TRY IT: Continue the write-up about the C9orf64 gene, picking up right after its last sentence.

(TEXT Opens)

C9orf64 (Chromosome 9 open reading frame 64) is a gene located on chromosome 9, that in humans encodes the protein queuosine salvage protein. The function and biological process of the queuosine salvage protein is a queuosine-nucleotide N-glycosylase/hydrolase (QNG1) that releases queuine from Q-5'-monophosphate, and this activity is required for
the salvage of queuine from exogenous Queuosine by S. pombe and HeLa
cells. Some evidence from orthologs indicates it may be involved in tRNA processing and recycling. The most common mRNA contains 4 coding exons, and it has 2 additional alternatively spliced exons. C9orf64 has been found in 5 different splice variants.

Expression of this gene is highest in the duodenum and small intestine, and it is also expressed in 24 other tissues.

22 variants have been annotated in the NIH Database, ClinVar, linked to disease conditions such as seizures, developmental delay, and muscular hypotonia.

Protein
Queuosine salvage protein is 341 amino acids long with a molecular weight of 39,029 Daltons and an isoelectric point of 5.61. It is a member of the DUF2419 superfamily. The DUF position on the human protein is from amino acid 53 to 341.

(TEXT Closes)
(DATA SUPPLIED Opens)

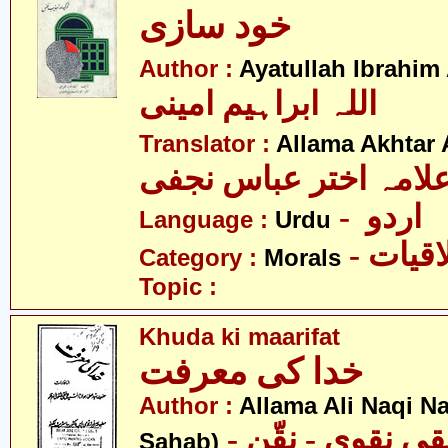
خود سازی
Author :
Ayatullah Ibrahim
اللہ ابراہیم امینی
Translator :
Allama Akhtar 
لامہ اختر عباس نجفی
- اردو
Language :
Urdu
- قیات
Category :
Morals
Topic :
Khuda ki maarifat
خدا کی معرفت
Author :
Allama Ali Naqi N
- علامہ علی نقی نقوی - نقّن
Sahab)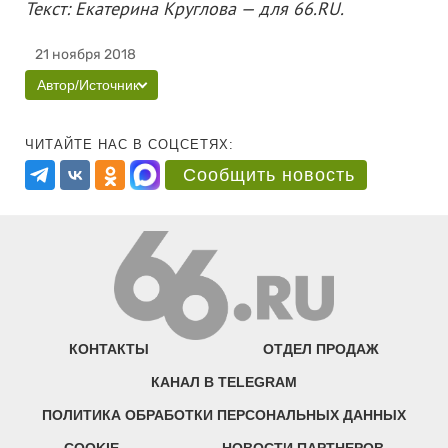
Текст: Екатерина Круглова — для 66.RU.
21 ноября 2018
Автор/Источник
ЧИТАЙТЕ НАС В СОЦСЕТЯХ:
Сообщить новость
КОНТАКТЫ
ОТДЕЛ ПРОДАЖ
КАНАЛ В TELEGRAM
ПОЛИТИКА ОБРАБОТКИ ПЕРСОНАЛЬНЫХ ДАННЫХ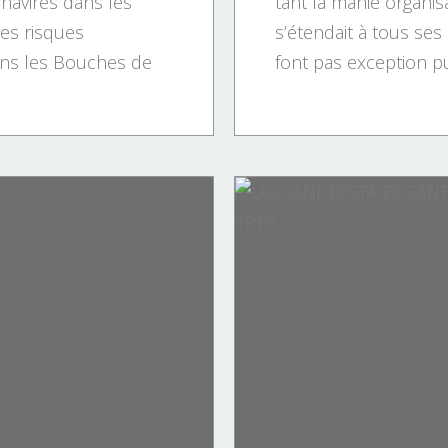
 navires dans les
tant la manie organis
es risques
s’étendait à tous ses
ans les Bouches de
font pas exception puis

(DATA SUPPLIED Closes)

ANSWER BELOW:
Bioinformatic tools at ExPASy predicted a second peroxisomal targeting signal. Crystal structures of wild-type human
QNG1 and QNG1 in complex with queuine have been deposited with the
Protein Data Bank under accession numbers 7UGK and 8DL3. The DUF position on the human protein is from amino acid 53 to 341.

Gene locus
C9orf64 is located on chromosome 9q21.32. The genes closest to C9orf64 on the long arm of chromosome 9 include GKAP1, KIF27, HNRNPK, RMI1, and a MicroRNA  MIR7-1.

Homology
C9orf64 is only found in eukaryotes. Orthologs have been found from primates to fungi and plants.